Another potential factor affecting parasite prevalence is the fluctuating availability of habitat-area for trematodes during sea-level cycles. The geologically rapid creation of new habitat during flooding pulses and their subsequent destruction during progradation could exert a first order control on trematode prevalence during high frequency cycles. As sea level continues to rise, some settings will be more strongly influenced than others. For instance, densely populated lowlands, estuarine, and riverine settings would likely display the greatest increase in trematode habitat-area during relative sea level rise as a direct effect of flooding and, indirectly, by the landward rise of the groundwater table40. Therefore, we hypothesize that gymnophallid trematode prevalence will be more strongly influenced by the creation of new habitat in brackish and freshwater settings than in shallow marine settings. Though not the direct topic of research here, an increase in wetlands created by sea level rise would generate new habitat for the gastropod intermediate hosts of Schistosoma 41, the trematodes responsible for schistosomiasis in humans.

The fossil record of the northern Adriatic points to a significant association between the prevalence of heterocious parasites and flooding events recording repeated climate-driven sea level shifts.
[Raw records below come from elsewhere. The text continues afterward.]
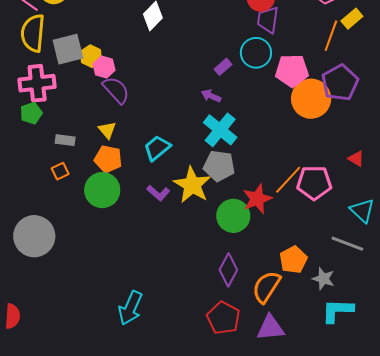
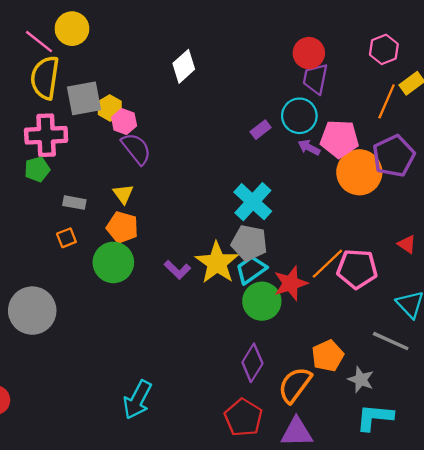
purple arrow: (211, 96) -> (309, 147), moved
cyan trapezoid: (157, 148) -> (251, 269), moved

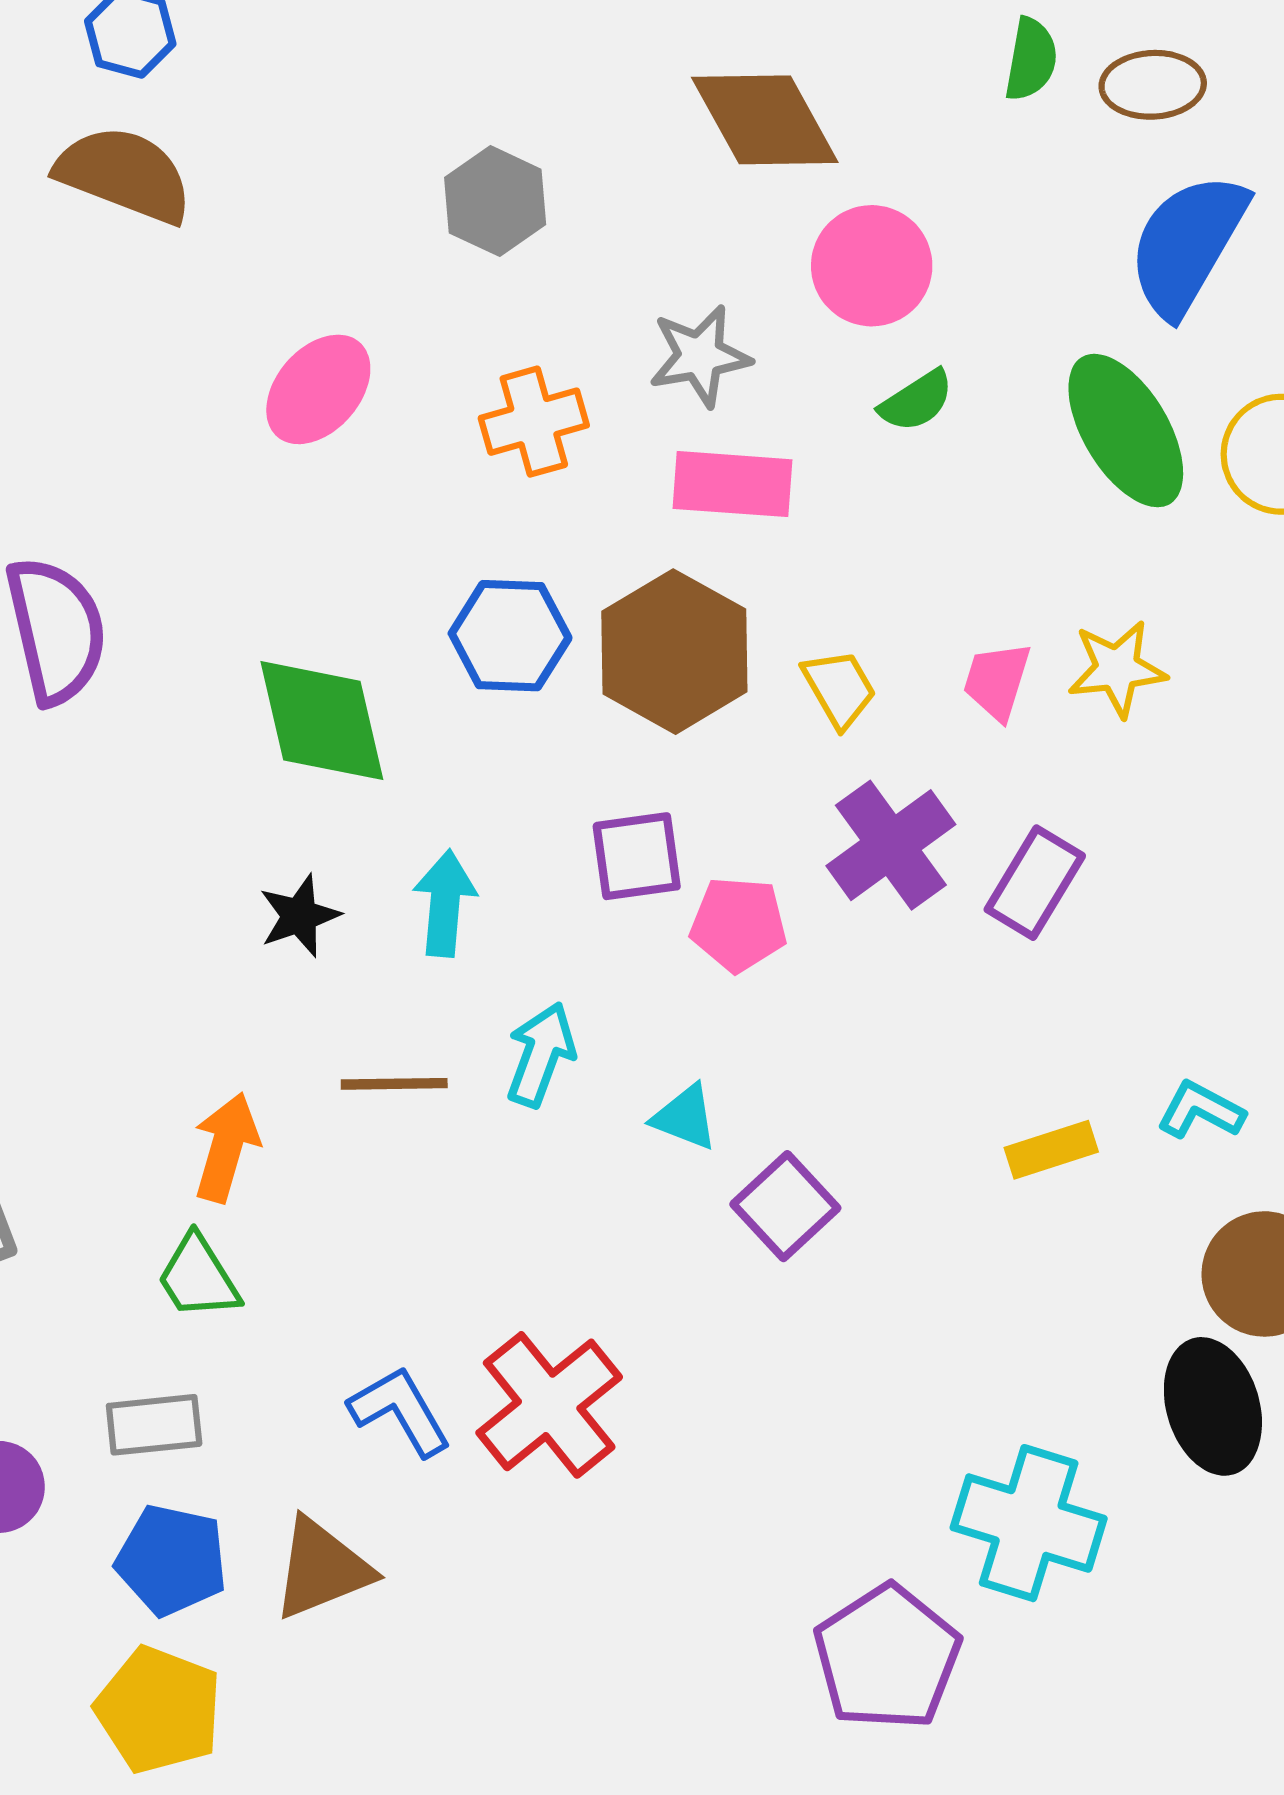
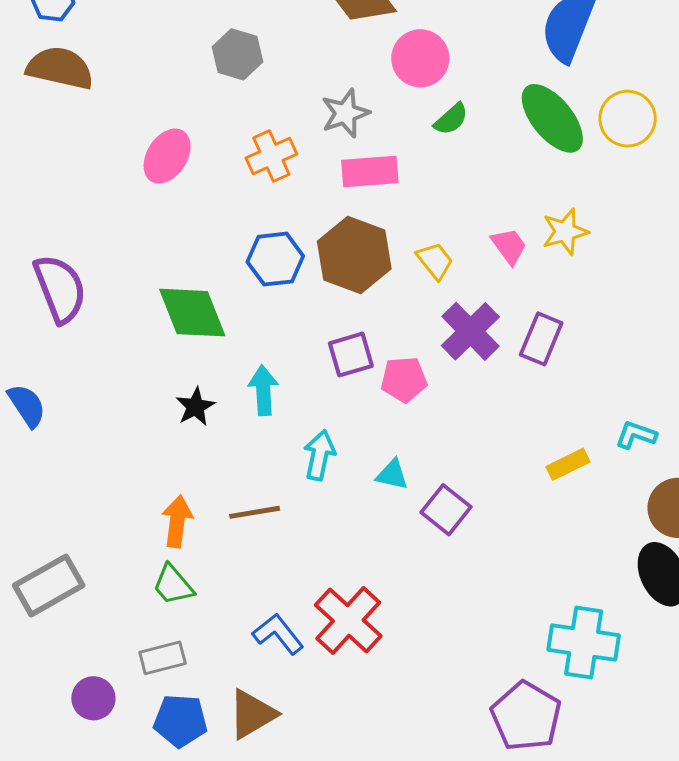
pink trapezoid: (997, 681) -> (509, 246), turned 135
brown line: (394, 1084) -> (255, 512), moved

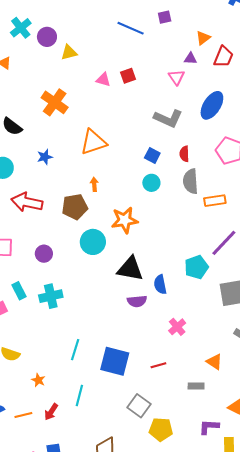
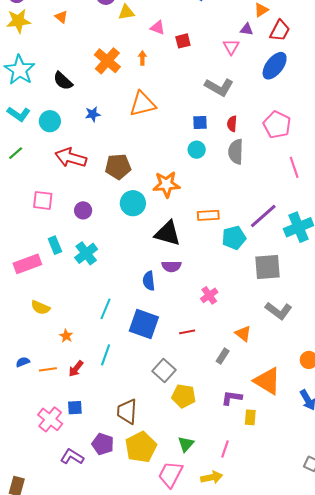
pink triangle: (103, 80) -> (158, 28), moved
blue ellipse: (212, 105) -> (275, 66), moved
blue square: (152, 156) -> (200, 123), turned -35
orange arrow: (94, 184) -> (142, 58), moved
orange rectangle: (215, 201) -> (208, 215), moved
blue semicircle: (160, 284) -> (149, 281), moved
cyan cross: (51, 296) -> (86, 253), turned -30
gray rectangle: (196, 386) -> (223, 356), turned -63

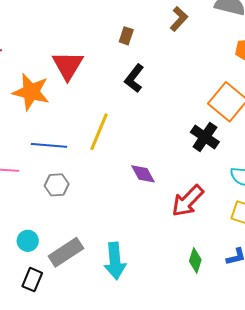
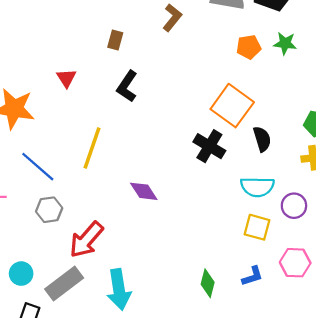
red triangle: (68, 65) -> (66, 78), moved, size x0.6
blue line: (49, 145) -> (38, 167), turned 40
red arrow: (188, 201) -> (86, 240), moved

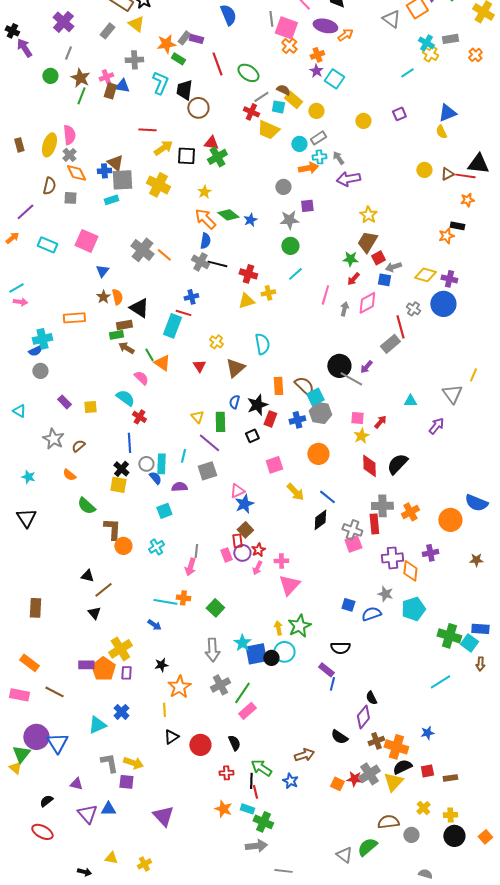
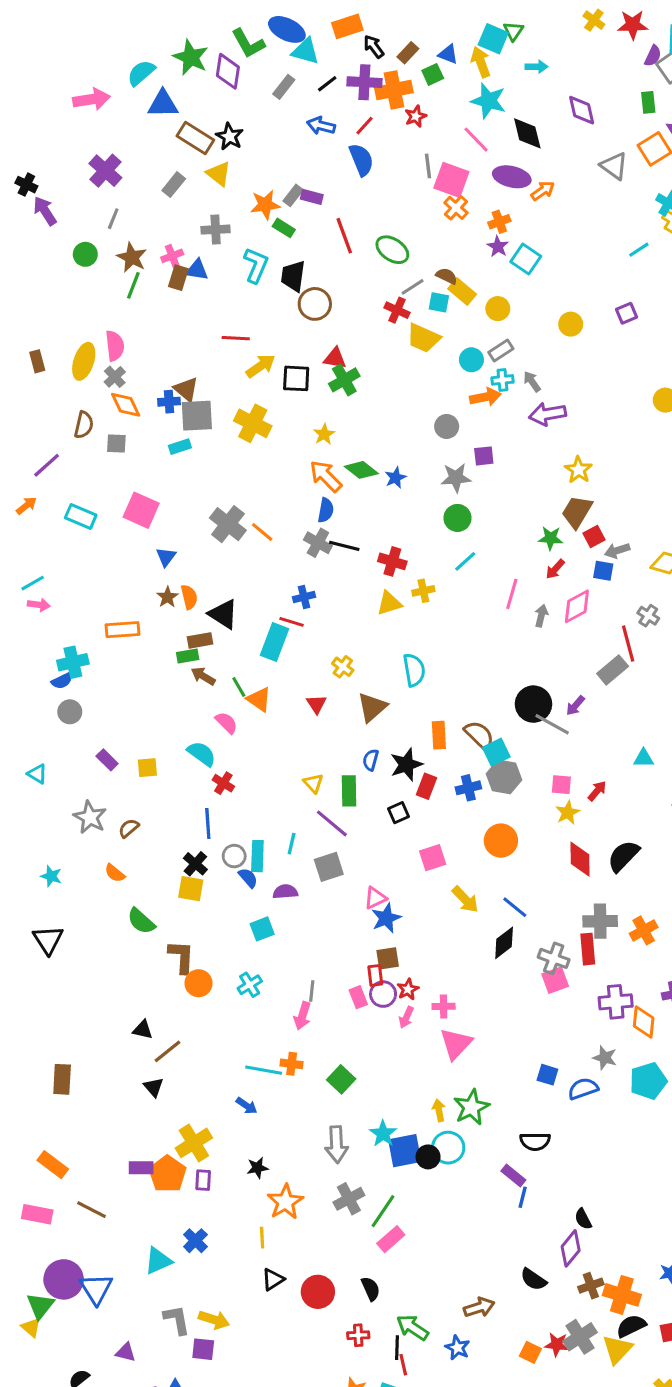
brown square: (245, 530) -> (388, 958), turned 35

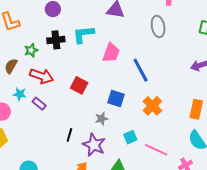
From this historical perspective we posit that the ongoing anthropogenic warming and sea-level rise should trigger a significant upsurge in gymnophallid trematode prevalence and the expansion of wetland habitats ideal for schistosomatid intermediate hosts. The forecasted changes are expected to suppress the fecundity of common benthic organisms, exert negative impacts on ecosystems, impede ecosystem services, and, eventually, negatively affect human well-being.